Add selective replication for ReplicatedMergeTree by zoomxi · Pull Request #102244 · ClickHouse/ClickHouse

zoomxi · 2026-04-09T14:10:09Z

By default, every replica in a ReplicatedMergeTree shard stores a full copy of all data. This PR introduces selective replication: a new replication_factor table setting that controls how many replicas store each partition's data.This reduces storage costs and write amplification while maintaining read availability through automatic partition-to-replica assignment, query routing, and background rebalancing.

This implementation is inspired by #58132 .

Changelog category (leave one):

New Feature

Changelog entry (a user-readable short description of the changes that goes into CHANGELOG.md):

Add selective replication for ReplicatedMergeTree, allowing each partition to be stored on only replication_factor replicas instead of all replicas in a shard. Partitions are automatically rebalanced in the background.
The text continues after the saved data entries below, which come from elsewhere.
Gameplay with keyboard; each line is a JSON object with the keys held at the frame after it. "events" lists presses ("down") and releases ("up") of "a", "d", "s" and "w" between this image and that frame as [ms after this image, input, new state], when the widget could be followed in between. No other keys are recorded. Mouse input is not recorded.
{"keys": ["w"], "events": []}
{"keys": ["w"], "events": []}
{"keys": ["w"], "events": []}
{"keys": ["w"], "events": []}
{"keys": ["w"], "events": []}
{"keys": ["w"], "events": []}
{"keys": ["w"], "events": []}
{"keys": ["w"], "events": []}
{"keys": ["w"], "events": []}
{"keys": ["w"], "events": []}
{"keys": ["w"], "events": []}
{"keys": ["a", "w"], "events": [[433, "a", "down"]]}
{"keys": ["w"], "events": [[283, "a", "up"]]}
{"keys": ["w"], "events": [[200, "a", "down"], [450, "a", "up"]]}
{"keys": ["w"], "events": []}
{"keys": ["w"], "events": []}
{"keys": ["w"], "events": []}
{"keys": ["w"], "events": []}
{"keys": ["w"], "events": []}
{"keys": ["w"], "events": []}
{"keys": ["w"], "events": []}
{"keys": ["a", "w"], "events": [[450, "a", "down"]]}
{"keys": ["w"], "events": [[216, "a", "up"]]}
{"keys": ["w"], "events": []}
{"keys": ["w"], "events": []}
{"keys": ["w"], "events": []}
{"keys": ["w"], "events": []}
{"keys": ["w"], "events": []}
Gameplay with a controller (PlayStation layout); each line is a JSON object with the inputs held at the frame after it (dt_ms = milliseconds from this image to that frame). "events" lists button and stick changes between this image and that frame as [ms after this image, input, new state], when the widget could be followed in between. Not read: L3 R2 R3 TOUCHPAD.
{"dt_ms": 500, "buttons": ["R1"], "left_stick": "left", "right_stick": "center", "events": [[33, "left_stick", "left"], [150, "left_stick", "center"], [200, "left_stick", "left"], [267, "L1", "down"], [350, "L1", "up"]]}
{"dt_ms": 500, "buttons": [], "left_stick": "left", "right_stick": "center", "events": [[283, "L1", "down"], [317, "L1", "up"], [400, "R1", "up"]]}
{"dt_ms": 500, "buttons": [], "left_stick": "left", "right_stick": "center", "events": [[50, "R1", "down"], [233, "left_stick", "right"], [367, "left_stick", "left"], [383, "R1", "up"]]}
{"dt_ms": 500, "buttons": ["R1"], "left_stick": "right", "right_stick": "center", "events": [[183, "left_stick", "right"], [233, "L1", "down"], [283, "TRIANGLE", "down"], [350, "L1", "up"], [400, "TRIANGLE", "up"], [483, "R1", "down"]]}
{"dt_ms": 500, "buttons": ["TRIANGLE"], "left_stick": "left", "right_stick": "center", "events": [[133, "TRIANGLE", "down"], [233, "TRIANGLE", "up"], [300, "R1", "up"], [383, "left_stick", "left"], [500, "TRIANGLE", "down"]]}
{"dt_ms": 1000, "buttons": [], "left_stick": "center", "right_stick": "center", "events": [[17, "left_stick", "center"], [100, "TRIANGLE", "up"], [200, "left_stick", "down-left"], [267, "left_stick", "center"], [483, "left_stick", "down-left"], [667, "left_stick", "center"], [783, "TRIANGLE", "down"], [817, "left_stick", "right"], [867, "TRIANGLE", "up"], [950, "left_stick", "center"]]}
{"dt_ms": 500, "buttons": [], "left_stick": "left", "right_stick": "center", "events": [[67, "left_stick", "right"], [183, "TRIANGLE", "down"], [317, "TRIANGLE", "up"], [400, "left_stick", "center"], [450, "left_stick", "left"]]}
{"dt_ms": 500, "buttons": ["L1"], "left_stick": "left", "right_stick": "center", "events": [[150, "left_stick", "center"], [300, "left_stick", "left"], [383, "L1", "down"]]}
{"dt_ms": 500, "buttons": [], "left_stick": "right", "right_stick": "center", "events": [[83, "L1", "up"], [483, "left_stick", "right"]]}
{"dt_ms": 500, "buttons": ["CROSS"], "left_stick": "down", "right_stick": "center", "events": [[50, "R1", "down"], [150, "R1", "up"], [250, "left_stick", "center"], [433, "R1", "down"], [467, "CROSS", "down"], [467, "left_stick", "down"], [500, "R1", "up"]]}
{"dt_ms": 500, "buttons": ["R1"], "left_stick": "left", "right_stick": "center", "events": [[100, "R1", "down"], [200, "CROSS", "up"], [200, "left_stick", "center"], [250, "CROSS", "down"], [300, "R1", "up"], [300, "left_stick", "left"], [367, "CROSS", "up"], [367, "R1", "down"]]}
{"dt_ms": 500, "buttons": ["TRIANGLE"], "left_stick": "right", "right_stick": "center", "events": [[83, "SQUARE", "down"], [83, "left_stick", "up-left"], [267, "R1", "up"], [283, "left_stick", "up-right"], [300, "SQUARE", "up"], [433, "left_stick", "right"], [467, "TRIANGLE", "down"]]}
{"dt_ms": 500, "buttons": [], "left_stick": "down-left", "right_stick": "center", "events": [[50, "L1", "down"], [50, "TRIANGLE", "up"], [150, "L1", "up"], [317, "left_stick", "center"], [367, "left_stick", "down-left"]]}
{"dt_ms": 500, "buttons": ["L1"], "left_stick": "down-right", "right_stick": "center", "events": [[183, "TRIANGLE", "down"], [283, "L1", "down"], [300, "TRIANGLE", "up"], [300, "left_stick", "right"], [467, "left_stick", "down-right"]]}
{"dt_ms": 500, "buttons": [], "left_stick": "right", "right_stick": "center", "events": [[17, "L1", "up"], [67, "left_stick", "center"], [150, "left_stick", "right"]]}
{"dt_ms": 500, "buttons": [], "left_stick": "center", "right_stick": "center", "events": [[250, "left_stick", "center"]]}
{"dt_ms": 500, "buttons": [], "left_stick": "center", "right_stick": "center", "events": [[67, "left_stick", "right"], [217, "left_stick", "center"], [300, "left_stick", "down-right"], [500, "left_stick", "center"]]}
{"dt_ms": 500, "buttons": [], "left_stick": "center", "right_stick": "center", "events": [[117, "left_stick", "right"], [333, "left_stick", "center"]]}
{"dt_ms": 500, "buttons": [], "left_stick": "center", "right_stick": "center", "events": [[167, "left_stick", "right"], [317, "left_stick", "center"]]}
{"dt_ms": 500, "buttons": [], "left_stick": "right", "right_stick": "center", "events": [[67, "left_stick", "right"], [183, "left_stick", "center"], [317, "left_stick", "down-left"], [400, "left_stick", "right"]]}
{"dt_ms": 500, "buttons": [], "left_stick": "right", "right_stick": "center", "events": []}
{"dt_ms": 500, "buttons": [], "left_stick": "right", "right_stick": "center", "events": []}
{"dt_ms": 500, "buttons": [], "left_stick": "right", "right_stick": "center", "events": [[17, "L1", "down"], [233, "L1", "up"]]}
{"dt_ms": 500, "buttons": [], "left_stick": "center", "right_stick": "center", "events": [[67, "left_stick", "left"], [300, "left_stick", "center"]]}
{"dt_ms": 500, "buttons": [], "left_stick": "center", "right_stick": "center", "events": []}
Closes #45766.

Documentation entry for user-facing changes

[*] Documentation is written (mandatory for new features)

clickhouse-gh · 2026-04-09T14:23:13Z

Workflow [PR], commit [eb3f0d9]

Summary: ❌

job_name	test_name	status	info
Stateless tests (amd_asan_ubsan, flaky check)		failure
	04076_selective_replication_mutations	FAIL	cidb
	04076_selective_replication_mutations	FAIL	cidb
	04076_selective_replication_mutations	FAIL	cidb
	04076_selective_replication_mutations	FAIL	cidb
	04076_selective_replication_mutations	FAIL	cidb
BuzzHouse (arm_asan_ubsan)		error

AI Review

Summary

This PR adds selective replication for ReplicatedMergeTree (new replication_factor, assignment/migration machinery, read/write routing, system tables, and tests). I found one blocker: clone migration currently writes one Keeper log entry per part without batching, which can overload Keeper and make large-partition migrations unreliable.

Findings

❌ Blockers

[src/Storages/MergeTree/PartitionMigrationCoordinator.cpp:388] startClone creates one zk->create call per part despite defining SelectiveReplication::GET_PART_BATCH_SIZE. For large partitions, this can cause high Keeper write amplification, timeouts, and partial-progress failures during migration.
- Suggested fix: batch GET_PART log writes via tryMulti in chunks of GET_PART_BATCH_SIZE with retry/error handling per batch.

Tests

⚠️ Add a stress case covering migration of a partition with many parts (far above 100) to verify batched GET_PART behavior and Keeper load safety.

ClickHouse Rules

Item	Status	Notes
Deletion logging	✅
Serialization versioning	➖
Core-area scrutiny	✅
No test removal	✅
Experimental gate	✅
No magic constants	✅
Backward compatibility	✅
`SettingsChangesHistory.cpp`	✅
PR metadata quality	✅
Safe rollout	⚠️	Keeper pressure risk during clone migration for large partitions until batched writes are implemented
Compilation time	✅
No large/binary files	✅

Final Verdict

Status: ❌ Block
Minimum required actions:
- Batch clone GET_PART log creation in startClone (chunked tryMulti using GET_PART_BATCH_SIZE) and handle partial batch failures robustly.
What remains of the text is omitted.